Мы с Мэнди замираем в дверях, а Итэн — чуть позади нас. Ни один из нас не может заставить себя переступить порог комнаты сразу же. Мильтон сидит на кровати в той же позе, в которой я его оставил, карикатурно-подростковой. Обхватив голову руками он кричит:
— Заткнись! Заткнись! Заткнись!
— Мильтон! — взвизгивает Мэнди, но Мильтон ее будто бы не слышит. Мы с ней одновременно делаем шаг вперед, в комнату.
Мильтон раскачивается, мерно и жутко, его так ощутимо трясет. Оказавшись рядом с ним, я и Мэнди одновременно протягиваем к нему руки, пытаясь коснуться, но Мильтон отползает назад, прижавшись к спинке кровати.
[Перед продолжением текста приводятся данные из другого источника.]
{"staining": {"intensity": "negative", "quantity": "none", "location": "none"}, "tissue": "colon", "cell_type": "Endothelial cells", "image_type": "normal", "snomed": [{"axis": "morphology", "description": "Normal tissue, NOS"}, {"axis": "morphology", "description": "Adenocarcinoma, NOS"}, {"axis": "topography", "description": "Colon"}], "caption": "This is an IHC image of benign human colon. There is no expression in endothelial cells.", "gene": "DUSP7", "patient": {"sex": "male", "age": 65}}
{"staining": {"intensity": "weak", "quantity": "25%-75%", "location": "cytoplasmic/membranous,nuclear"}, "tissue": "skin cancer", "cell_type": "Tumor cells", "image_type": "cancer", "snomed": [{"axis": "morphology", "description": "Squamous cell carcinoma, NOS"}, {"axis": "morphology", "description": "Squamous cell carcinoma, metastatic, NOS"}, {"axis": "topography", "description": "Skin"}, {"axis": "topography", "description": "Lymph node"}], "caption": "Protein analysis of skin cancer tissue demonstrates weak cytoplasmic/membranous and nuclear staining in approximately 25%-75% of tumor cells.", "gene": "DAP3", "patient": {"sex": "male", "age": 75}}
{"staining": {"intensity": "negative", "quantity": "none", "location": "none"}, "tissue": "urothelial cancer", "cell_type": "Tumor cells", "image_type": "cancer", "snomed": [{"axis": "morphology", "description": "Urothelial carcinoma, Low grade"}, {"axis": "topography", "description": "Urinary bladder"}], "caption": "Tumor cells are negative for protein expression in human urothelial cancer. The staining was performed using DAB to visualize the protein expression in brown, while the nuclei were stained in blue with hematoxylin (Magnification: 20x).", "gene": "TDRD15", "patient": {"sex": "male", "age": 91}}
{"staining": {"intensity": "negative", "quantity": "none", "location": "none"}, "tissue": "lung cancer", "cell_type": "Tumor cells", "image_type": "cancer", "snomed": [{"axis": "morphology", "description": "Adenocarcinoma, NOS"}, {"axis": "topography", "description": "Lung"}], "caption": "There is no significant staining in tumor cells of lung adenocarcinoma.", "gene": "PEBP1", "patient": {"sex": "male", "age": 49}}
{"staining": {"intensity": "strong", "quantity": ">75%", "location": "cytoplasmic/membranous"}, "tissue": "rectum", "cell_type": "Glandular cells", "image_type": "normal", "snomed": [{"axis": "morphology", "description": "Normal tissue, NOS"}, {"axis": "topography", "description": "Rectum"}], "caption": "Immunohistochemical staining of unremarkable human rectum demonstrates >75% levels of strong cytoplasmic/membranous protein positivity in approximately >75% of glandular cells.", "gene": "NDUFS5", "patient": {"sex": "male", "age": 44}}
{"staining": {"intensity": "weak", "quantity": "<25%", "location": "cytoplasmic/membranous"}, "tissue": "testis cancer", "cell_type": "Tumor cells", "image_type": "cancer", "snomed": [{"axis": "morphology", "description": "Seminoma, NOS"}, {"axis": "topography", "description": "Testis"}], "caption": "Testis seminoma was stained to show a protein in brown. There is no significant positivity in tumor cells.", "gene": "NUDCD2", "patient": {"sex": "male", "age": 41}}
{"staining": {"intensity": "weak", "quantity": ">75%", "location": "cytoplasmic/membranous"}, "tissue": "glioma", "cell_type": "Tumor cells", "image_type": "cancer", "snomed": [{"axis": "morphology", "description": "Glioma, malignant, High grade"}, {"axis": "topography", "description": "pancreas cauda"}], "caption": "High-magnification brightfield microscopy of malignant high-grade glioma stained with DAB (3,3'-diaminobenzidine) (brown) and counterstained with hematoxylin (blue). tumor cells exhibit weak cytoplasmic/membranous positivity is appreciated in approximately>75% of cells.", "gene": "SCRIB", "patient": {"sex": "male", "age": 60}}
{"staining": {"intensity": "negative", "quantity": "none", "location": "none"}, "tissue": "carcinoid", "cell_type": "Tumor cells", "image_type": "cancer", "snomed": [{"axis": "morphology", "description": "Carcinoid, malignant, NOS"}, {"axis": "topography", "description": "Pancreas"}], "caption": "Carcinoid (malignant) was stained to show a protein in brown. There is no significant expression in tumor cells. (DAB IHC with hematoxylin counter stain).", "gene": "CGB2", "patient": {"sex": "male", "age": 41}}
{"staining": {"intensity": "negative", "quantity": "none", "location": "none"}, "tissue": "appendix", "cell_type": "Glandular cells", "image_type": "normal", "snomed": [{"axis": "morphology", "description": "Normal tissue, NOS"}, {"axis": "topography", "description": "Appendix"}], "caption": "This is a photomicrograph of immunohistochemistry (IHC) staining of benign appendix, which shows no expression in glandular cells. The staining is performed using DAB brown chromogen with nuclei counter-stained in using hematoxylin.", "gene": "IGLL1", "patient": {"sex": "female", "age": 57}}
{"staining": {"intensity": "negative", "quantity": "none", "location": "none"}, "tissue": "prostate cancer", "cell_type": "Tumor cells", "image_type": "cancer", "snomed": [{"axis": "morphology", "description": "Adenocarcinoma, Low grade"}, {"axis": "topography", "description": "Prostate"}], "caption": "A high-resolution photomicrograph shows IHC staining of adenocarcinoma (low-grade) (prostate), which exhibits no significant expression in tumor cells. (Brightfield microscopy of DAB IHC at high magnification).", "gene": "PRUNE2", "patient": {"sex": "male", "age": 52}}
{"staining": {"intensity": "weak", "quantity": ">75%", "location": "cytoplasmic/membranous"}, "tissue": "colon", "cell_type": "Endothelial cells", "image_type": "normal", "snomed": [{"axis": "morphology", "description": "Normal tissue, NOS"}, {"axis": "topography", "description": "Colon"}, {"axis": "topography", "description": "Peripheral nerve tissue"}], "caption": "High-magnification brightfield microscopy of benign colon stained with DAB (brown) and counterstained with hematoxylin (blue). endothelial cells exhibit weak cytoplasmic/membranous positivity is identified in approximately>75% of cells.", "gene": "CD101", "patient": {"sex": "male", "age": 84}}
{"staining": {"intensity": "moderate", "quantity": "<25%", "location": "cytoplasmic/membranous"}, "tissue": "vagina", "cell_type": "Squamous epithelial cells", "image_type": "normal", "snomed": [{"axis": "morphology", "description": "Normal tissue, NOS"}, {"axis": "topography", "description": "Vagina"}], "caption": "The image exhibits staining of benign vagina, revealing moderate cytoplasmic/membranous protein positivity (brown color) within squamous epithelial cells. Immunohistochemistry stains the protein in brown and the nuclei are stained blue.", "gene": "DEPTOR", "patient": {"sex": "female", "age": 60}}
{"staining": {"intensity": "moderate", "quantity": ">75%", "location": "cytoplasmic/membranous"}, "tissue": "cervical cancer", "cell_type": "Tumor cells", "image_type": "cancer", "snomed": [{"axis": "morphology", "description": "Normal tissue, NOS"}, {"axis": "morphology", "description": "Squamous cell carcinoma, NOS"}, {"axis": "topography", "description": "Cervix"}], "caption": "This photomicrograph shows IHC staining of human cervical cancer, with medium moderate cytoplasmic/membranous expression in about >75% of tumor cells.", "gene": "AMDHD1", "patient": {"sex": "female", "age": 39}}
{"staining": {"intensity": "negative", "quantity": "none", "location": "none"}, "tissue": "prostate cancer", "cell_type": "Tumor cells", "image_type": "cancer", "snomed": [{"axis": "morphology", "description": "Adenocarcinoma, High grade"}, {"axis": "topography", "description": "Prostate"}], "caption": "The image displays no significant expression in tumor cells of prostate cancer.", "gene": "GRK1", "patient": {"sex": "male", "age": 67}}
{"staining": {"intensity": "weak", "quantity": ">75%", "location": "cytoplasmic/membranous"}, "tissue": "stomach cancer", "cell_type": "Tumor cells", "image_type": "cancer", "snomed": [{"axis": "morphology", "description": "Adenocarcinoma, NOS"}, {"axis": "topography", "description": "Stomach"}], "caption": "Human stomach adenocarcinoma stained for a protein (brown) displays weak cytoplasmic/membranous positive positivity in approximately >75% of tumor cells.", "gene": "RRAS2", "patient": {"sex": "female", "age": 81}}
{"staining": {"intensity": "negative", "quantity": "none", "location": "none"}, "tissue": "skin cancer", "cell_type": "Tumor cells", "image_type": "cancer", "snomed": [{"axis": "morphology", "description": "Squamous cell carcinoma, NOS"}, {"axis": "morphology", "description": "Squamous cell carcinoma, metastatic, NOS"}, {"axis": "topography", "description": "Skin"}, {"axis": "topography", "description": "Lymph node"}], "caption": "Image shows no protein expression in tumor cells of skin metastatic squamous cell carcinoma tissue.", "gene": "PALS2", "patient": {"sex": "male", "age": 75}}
— Нет. Нет, это большое зло. Нет!
Он смертельно бледен и глаза у него воспалены, больше всего мой дядя похож на сумасшедшего. Он смотрит на нас так, будто не узнает.
— О, Господи, — говорит он, а я ведь никогда не слышал, чтобы он звал Господа. — Господи, я согрешил и наказан. Я много грешил, я не знал, что такое плохо. Я все еще грешу. Мне жаль, Господи, мне жаль, пусть только это прекратится. Это из-за меня, папа? Это потому что я был плохим?